EXERCISE OBJECTIVE:
Collect each line of the records containing the string "source".
********************
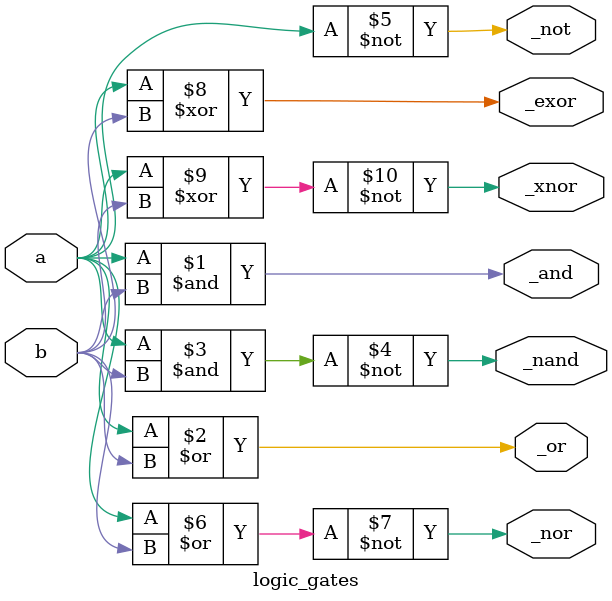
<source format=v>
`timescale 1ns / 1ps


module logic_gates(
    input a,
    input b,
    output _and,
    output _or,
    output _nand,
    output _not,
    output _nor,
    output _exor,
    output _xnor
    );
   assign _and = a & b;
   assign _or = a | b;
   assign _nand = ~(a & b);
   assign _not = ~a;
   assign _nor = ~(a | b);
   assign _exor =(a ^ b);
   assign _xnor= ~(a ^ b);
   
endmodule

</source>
********************
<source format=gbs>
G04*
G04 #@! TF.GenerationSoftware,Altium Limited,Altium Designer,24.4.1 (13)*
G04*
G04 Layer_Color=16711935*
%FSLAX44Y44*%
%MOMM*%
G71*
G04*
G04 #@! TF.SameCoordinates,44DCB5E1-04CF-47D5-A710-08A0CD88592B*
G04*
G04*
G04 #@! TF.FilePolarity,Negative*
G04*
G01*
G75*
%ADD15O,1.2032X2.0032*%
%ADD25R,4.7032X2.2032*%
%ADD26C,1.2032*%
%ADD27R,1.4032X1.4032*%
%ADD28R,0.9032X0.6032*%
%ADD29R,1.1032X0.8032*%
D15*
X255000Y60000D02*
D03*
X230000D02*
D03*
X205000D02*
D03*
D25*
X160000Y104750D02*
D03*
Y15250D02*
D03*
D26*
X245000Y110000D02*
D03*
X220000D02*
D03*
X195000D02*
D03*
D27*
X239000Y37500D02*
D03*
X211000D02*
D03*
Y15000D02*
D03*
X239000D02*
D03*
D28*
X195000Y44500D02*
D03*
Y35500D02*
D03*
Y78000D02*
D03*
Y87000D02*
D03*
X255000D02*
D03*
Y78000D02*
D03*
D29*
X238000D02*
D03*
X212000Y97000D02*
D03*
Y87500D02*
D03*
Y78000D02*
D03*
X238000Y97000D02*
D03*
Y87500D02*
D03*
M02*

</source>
********************
SOLUTION:
<source format=v>
</source>
<source format=gbs>
</source>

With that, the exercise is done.